Before joining the business, the company had been heading towards a continuous feed Xerox Trivor press. This would have involved considerable disruption, if only in terms of finishing from the reel. “That is a more hungry animal while we are a short to medium run printer for the fast turnaround market,” says Hill.
Eight Days a Week is a Xerox house with Versant and Nuvera for mono work alongside the new flagship machine. Training will be underway this week.
The inkjet press will take the lower coverage work and, Hill hopes, will enable the company to bring back in house some of the work that had been outsourced, including around 20% of the B2 litho work that it has bought in.
“The quality is good for us and it gives us more firepower in terms of the speed, so allows us to do higher volume jobs,” he says. Jobs that require high colour coverage will be printed on the Versant. The Nuvera will be used to overprint bought in colour jobs.
It will be pressed into action as soon as possible. “We are bursting at the seams,” Hill says, despite the challenge posed by Covid-19. Some of its retail clients have withdrawn work and the job that Hill was looking forward to for the Chelsea Flower Show, is no more. It also prints for a key pharmaceutical company, producing information leaflets for doctors rather than work for patients.

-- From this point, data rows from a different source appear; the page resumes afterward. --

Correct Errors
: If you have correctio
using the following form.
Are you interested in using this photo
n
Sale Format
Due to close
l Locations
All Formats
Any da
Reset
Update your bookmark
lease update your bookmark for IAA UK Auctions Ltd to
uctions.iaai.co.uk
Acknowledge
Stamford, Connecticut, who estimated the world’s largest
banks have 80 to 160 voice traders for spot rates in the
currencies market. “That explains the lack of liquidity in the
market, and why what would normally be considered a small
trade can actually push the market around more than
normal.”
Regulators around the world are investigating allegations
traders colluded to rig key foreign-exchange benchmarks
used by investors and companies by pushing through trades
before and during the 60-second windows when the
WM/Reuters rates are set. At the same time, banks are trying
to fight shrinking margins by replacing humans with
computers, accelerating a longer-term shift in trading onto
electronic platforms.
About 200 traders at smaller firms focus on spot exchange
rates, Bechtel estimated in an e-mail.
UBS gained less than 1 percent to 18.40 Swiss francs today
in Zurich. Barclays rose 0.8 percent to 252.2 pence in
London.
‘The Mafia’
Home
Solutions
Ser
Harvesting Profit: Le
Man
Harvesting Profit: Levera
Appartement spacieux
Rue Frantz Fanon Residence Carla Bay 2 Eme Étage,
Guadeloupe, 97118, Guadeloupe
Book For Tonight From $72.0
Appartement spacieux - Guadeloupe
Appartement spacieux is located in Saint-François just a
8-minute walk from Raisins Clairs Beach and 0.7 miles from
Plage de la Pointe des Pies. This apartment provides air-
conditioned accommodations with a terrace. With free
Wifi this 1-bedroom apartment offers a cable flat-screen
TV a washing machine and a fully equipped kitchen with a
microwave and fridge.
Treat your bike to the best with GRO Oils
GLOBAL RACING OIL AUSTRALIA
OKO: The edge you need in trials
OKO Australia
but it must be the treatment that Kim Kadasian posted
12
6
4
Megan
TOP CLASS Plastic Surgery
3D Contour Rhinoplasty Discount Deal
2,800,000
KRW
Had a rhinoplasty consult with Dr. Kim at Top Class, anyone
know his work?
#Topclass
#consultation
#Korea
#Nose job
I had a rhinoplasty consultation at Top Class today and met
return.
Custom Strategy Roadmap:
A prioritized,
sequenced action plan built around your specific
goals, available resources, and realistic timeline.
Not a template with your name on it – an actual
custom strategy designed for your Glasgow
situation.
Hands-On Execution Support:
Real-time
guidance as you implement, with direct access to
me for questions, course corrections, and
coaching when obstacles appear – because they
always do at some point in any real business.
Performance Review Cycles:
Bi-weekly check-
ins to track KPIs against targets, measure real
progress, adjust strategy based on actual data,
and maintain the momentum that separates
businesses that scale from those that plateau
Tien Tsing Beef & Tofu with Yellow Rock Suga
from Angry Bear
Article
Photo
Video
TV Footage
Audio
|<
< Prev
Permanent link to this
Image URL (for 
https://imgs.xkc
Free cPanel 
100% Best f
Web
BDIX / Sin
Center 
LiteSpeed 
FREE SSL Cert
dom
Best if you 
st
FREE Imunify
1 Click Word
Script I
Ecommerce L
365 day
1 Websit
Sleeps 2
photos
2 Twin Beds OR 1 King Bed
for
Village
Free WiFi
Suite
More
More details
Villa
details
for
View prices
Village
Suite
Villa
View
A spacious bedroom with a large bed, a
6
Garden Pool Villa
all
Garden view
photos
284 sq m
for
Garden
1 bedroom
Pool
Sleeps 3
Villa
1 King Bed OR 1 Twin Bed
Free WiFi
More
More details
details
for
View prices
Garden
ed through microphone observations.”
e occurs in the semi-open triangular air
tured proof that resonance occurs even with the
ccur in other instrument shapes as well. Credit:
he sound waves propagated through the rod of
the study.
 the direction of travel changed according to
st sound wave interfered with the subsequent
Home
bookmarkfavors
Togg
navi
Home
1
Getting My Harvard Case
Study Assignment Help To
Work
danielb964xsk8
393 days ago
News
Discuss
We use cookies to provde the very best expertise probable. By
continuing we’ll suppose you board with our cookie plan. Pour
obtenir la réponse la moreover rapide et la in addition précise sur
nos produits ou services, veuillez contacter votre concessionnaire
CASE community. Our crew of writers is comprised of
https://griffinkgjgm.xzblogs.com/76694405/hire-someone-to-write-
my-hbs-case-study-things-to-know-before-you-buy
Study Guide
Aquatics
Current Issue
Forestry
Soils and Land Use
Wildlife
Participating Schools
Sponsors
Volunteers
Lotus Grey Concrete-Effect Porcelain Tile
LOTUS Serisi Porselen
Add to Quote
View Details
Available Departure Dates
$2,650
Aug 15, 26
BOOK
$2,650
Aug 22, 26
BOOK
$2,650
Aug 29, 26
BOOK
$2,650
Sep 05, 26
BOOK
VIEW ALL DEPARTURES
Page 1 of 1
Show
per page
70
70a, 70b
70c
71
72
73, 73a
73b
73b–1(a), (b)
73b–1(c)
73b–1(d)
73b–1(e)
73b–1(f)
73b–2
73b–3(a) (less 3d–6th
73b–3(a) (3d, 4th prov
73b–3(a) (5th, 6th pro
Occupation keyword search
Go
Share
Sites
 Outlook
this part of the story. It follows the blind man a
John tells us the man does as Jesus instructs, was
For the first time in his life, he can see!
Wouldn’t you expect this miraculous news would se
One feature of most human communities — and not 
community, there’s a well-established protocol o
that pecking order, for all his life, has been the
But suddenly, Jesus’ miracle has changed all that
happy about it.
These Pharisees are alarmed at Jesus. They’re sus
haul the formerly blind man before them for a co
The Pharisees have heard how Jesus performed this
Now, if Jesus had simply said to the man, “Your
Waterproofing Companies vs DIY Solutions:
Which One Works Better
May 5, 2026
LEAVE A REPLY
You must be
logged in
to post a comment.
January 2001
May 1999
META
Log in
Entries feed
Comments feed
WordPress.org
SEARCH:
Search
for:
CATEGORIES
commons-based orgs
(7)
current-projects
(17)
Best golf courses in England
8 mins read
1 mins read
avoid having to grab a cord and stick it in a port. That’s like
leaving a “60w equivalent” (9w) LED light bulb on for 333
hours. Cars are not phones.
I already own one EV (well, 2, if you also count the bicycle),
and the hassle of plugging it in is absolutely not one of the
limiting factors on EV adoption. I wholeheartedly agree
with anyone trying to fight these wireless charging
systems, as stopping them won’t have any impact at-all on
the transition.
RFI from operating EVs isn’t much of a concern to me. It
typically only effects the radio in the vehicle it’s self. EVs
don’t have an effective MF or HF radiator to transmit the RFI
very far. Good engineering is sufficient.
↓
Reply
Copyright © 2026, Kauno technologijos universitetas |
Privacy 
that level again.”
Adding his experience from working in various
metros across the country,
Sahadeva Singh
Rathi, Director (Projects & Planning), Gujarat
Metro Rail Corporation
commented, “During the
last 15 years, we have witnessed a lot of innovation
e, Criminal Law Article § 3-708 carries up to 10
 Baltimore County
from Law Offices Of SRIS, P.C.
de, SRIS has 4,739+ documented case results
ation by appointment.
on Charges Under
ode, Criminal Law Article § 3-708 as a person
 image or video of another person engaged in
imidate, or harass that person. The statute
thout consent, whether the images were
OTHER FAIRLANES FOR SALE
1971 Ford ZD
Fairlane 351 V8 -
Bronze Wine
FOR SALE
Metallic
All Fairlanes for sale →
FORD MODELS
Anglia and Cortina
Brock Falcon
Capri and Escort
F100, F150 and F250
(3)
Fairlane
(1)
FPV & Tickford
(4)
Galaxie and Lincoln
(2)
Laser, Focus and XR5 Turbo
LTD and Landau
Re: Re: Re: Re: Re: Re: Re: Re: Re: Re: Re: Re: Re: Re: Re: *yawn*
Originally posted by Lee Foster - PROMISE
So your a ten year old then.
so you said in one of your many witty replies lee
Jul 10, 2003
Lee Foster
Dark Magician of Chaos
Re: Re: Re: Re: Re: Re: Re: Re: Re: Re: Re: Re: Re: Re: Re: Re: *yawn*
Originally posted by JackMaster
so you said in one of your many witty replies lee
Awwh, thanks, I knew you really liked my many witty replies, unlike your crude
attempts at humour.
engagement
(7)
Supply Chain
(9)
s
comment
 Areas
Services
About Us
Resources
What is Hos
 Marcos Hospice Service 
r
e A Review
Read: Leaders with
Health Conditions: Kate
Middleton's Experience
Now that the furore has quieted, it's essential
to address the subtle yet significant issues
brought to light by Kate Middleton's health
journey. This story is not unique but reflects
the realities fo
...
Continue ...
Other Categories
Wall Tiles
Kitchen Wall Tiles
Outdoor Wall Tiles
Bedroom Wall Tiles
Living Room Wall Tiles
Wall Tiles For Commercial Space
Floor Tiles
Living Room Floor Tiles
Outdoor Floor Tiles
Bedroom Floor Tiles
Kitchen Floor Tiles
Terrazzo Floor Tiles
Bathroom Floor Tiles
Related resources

The new machine is a drop in for the press that is being removed. The cut sheet inkjet press shares the paper handling with the iGen and has virtually the same footprint. The company’s other option for a two-page cutsheet inkjet press is the Canon VP 300i, but that is a much larger and much heavier machine, so would not be accommodated in the Eight Days a Week building.
“Xerox is very much ahead of the curve with this press in terms of quality of output, which is superb.”
There is still a need to select papers carefully, he adds.
The next step will be to look at finishing options, though because this is a switch from one machine to another with the same format there is no urgency and existing machinery can be used.